3.A paper-thin disc of pale white moon in the cloudless blue of late afternoon.

4.The pleasant surprise of finding yet another post on DD's blog!

5.Persuading sister-in-law to come over after the Ancients were tucked in for the night, to watch Dr. Zhivago, one of my all-time favourite movies.

Quick, can you rattle off five ordinary things that made you happy lately?

Monday, January 05, 2009

A Comment For Thimbleanna

Holy smokes!

Ninety comments!? How do you possibly keep up? Congratulations on your blogiversary! Your cranberry thingamajigs sound so yummy. Do you know, energized with New Years' fervor, I cleaned out the fridge yesterday. There was a small bowl of homemade cranberry sauce, tucked away in the back, a last lingering remnant of Thanksgiving.

I hauled it out for inspection.

Hmmm!

It looked fine, nicely jelled and firm.

I sniffed. Nothing offensive assailed my nostrils.

Next came the spoon. Yum. It tasted good too.

BUT. And it is a big BUT. [That's B-U-T, not B-U-T-T!]

Nobody here eats cranberry sauce, except around Thanksgiving. What to do? Throwing out perfectly good food wracks me with guilt, given that plenty of people in the world are starving. But the chances that I'll cook another turkey, or even a turkey breast, before next Thanksgiving? Slim to none. The chances that anyone living here will remember to have a helping of cranberry sauce with their next turkey sandwich? Not gonna happen!

Even as I broke the jelled mass into smaller chunks and washed it down the disposal, I knew that the hour was at hand when I'd find a recipe that would make me regret my wastefulness.

Fast forward to tonight. Reading blogs, writing e-mails. Yawning. Seeing that the small hand is at twelve and the big hand is at nine. I really should follow the sensible OC to bed. Especially as I have to be at HQ at nine a.m. to sit with m-i-l while s-i-l accompanies f-i-l to the doctor's. Are you still with me?

One last read. Thimbleanna has come out of her Christmas cocoon and has a new post up.
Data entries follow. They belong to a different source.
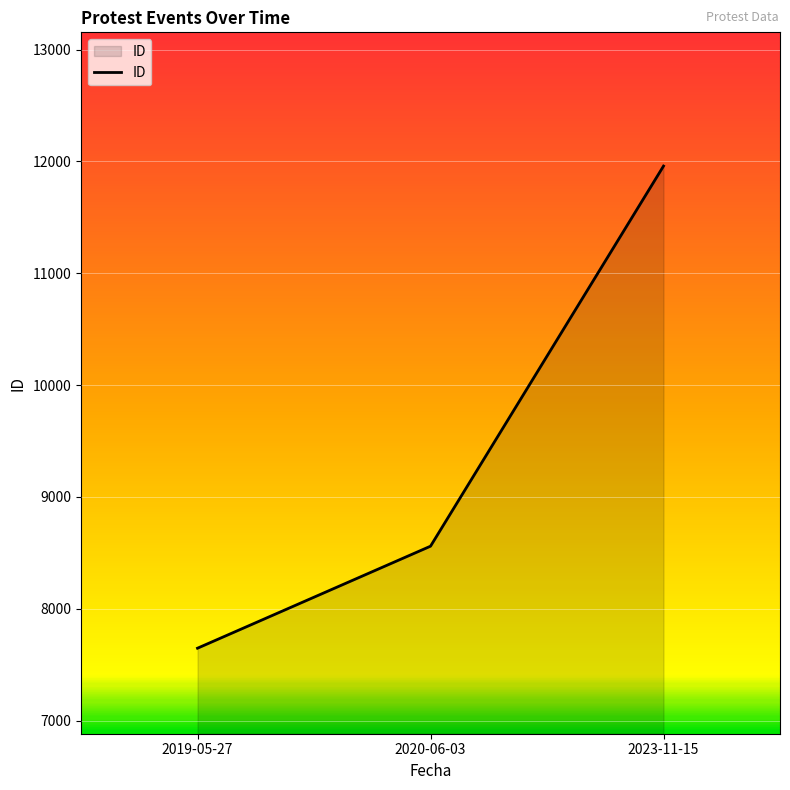

List the labels in order of value, largest first.

2023-11-15, 2020-06-03, 2019-05-27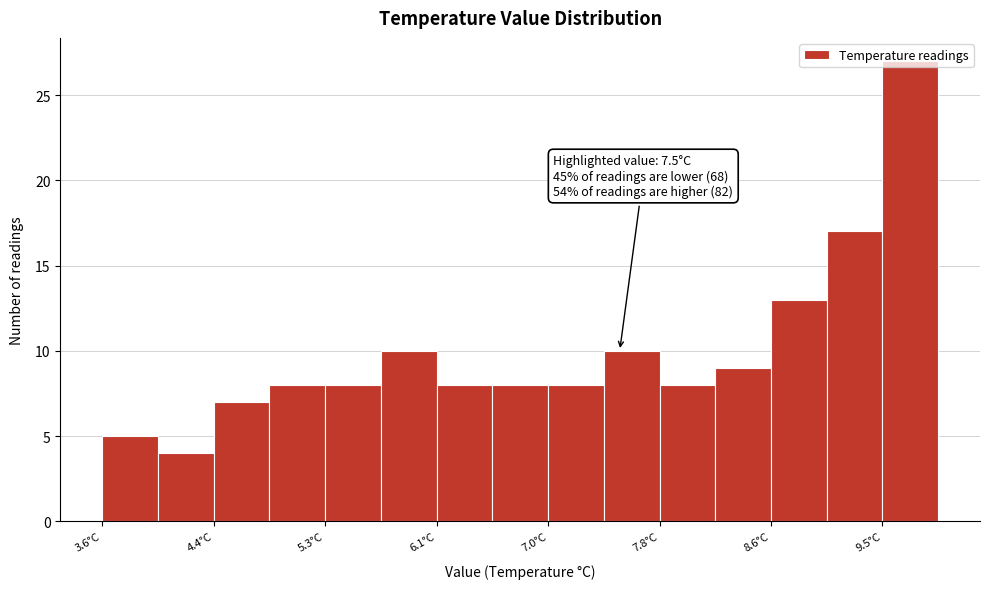

Which range on the x-axis has the tallest bar?

9.48 to 9.90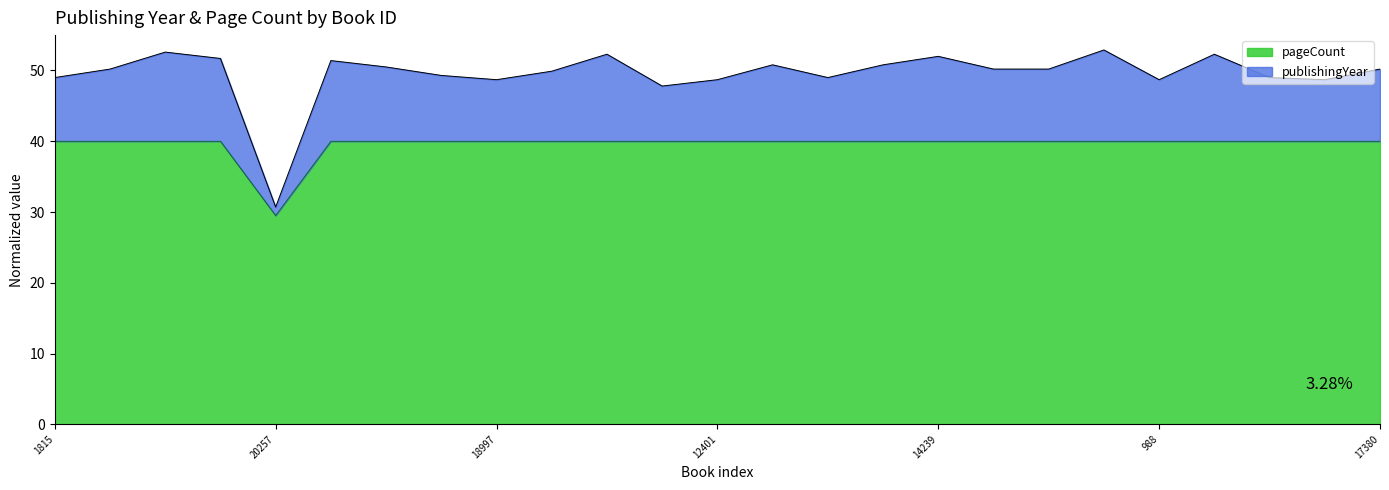

How many interior local valleys (lower than both neighbors) does the data have?

1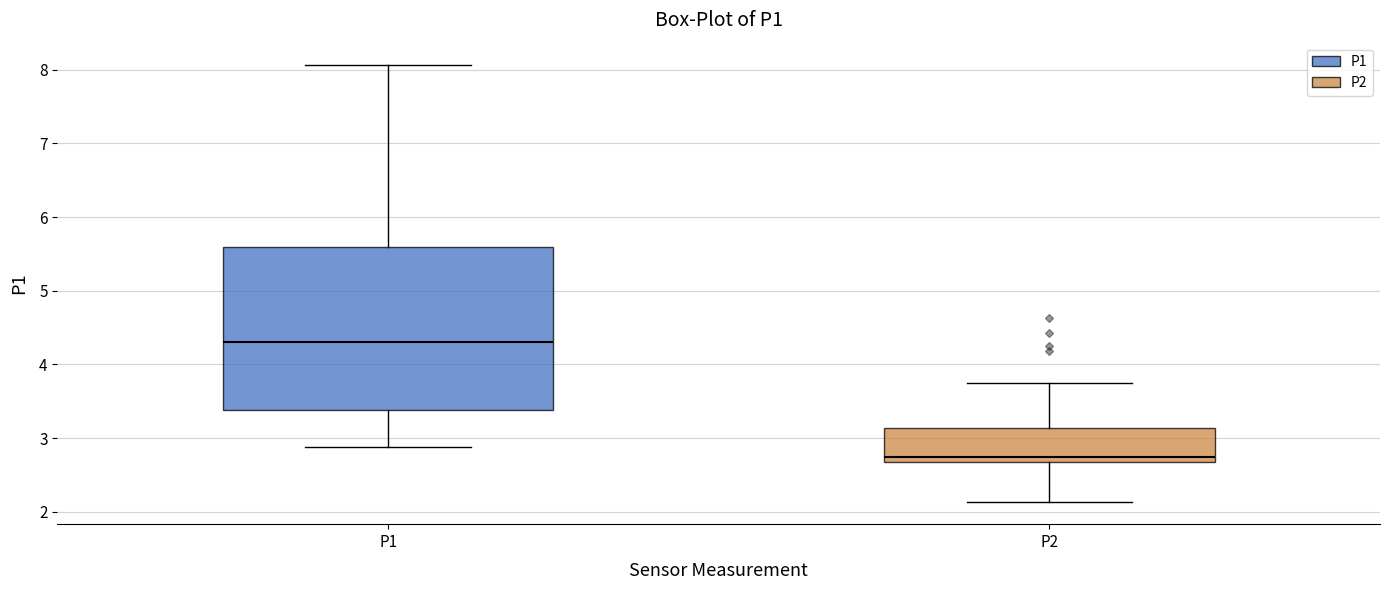

Where does the lower whisker of the box for P2 end on the y-axis? The values are not printed on the chart, so give them approximately, as read against the axis.

2.1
Let's see what it's about.....

Like an avenging angel sent to twitter at me, she proceeds to give me the recipe I should have had yesterday! A recipe for yummy cranberry thingies that would have made excellent use of my little bowl of leftover, homemade, still good, but too fast thrown out, cranberry sauce!

Like the baby bed, too soon given away, then OOPS!

So, onward to next Thanksgiving with one recipe for yummy sounding cranberry thingies added to my arsenal!